Na fala de Ana, vemos que o propósito da marcha é o legado. O pensar além do hoje e sim o que vem depois, reverenciado sempre as que vieram antes de nós, destacando a importância desse diálogo intergeracional. É por isso que este momento se torna tão revigorante: ele reafirma que a luta de hoje constrói bases mais sólidas para as próximas gerações de mulheres negras. Ao marchar, reforçamos que somos muitas e não estamos sós. Criamos uma ponte entre passado, presente e futuro. Como afirma Maria Lúcia-SP
“Essa Marcha mostra a potência das mulheres negras e o que elas são capazes de fazer. O que tem aqui unidas em Brasília neste 25 de novembro é uma representação das forças das mulheres negras de fazer mudar esse cenário.”
Portanto, ser mulher negra na Marcha é reconhecer-se como sujeito político e histórico. É afirmar uma identidade que, apesar de tantas tentativas de silenciamento, resiste e se reinscreve no centro do debate político. Ser, aqui, não é apenas existir: é ocupar espaço, reivindicar direitos e reafirmar a força das que vieram antes de nós, mas que sustenta cada passo. É compreender que cada corpo presente traz consigo uma história, uma luta e uma potência coletiva que transforma territórios, narrativas e futuros possíveis.

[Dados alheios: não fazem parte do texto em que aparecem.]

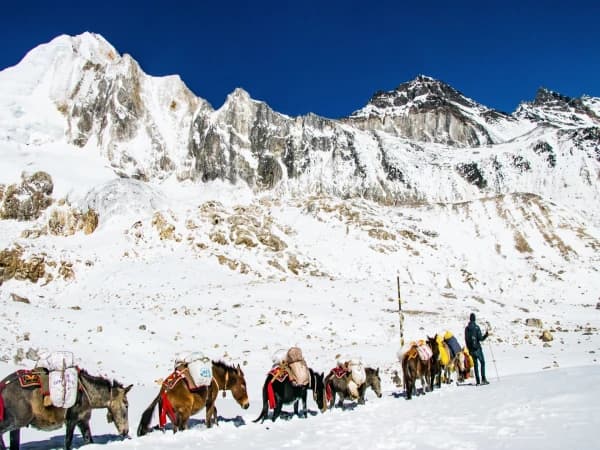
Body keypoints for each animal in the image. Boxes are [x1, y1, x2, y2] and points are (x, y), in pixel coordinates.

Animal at [0, 370, 132, 450]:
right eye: (126, 405)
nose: (125, 431)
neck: (86, 392)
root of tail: (3, 386)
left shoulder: (83, 421)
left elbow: (89, 440)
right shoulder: (71, 420)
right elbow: (68, 442)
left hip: (16, 427)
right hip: (16, 421)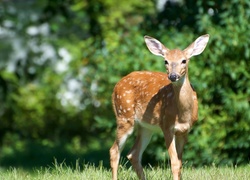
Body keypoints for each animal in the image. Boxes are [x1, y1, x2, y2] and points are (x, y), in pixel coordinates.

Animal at [109, 34, 209, 179]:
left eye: (184, 61)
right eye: (166, 61)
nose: (173, 76)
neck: (183, 114)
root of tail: (115, 87)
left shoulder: (185, 130)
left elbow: (180, 163)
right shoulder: (166, 126)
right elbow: (174, 163)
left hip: (146, 126)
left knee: (133, 154)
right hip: (124, 116)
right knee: (114, 151)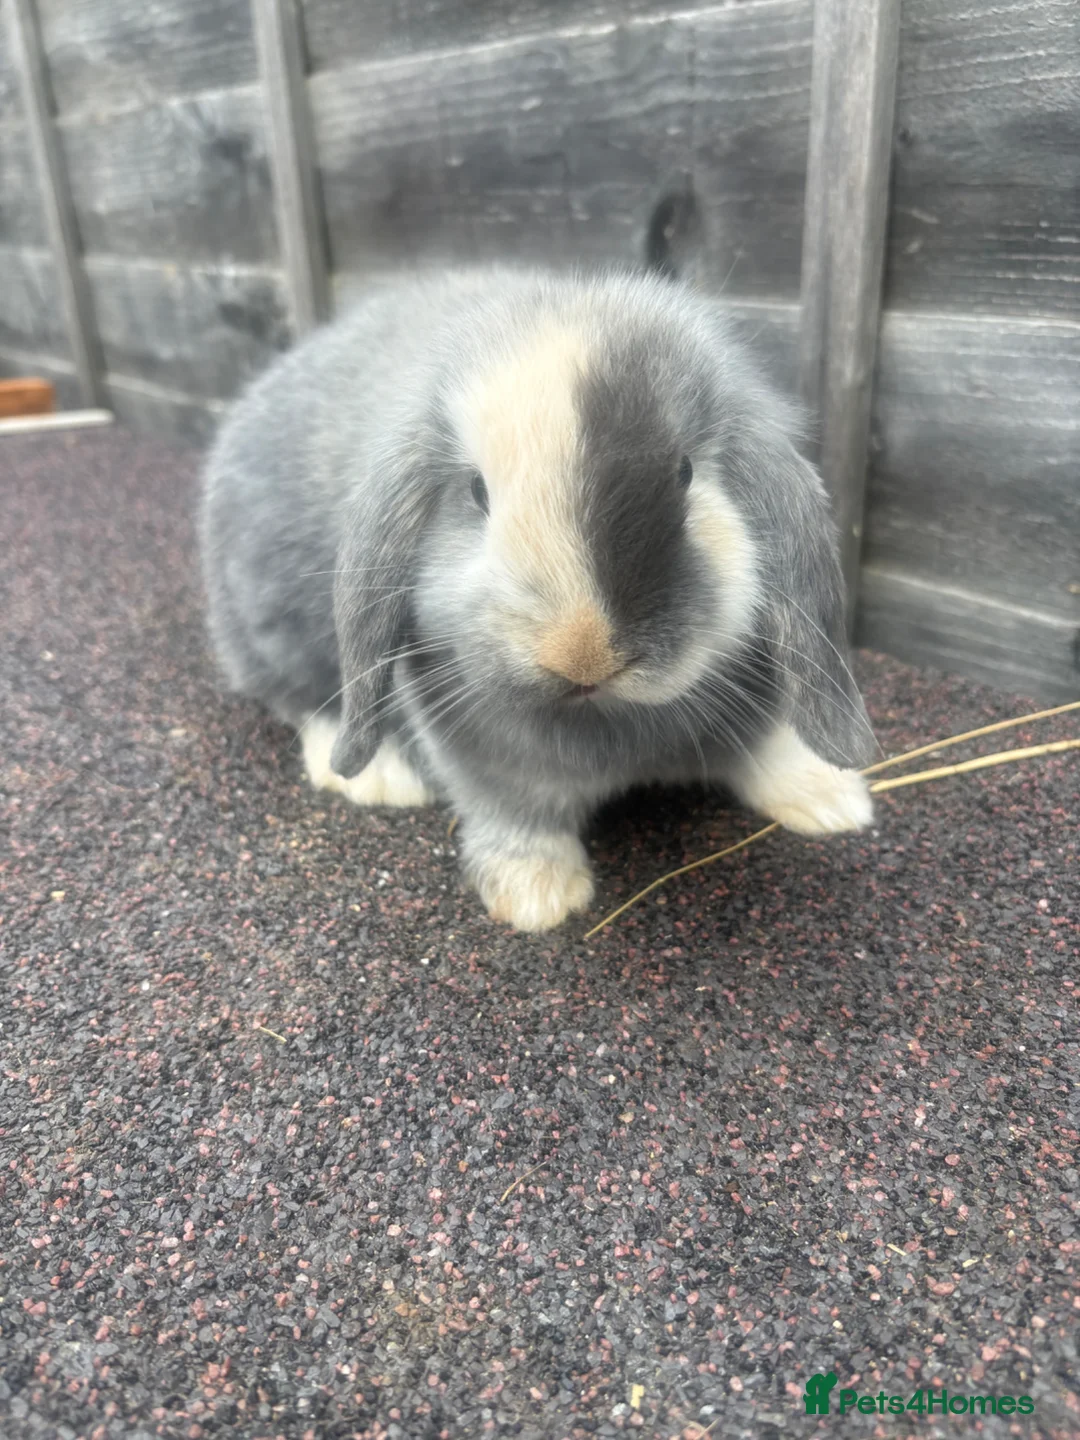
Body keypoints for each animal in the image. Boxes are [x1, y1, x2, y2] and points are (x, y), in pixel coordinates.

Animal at [200, 265, 876, 933]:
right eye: (477, 492)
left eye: (683, 474)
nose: (582, 654)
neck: (609, 719)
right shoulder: (489, 765)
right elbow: (517, 816)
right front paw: (539, 896)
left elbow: (769, 744)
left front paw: (834, 801)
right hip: (273, 621)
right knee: (300, 699)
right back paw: (380, 777)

Sentir a Marcha é permitir que o encontro com outras mulheres negras desperte emoções profundas: reconhecimento, acolhimento, força e coletividade. É perceber que experiências aparentemente individuais, marcadas pelas desigualdades e pela resistência cotidiana, ganham sentido coletivo quando se cruzam. No sentir, nasce a certeza de que não caminhamos só; que nossa dor encontra eco, e nossa potência, espelho. A emoção que atravessa a Marcha revela a dimensão afetiva da luta, onde corpo, memória e ancestralidade se entrelaçam.
Marcha é integrar-se a uma trama contínua que conecta passado, presente e futuro. É perceber que fazemos parte de uma comunidade que não apenas reivindica, mas também cria caminhos, redes e possibilidades para as próximas gerações. É carregar no corpo a memória das que vieram antes e, ao mesmo tempo, abrir espaço para as que virão. Na Marcha, o pertencimento é um ato político: é declarar que somos muitas, diversas, vivas.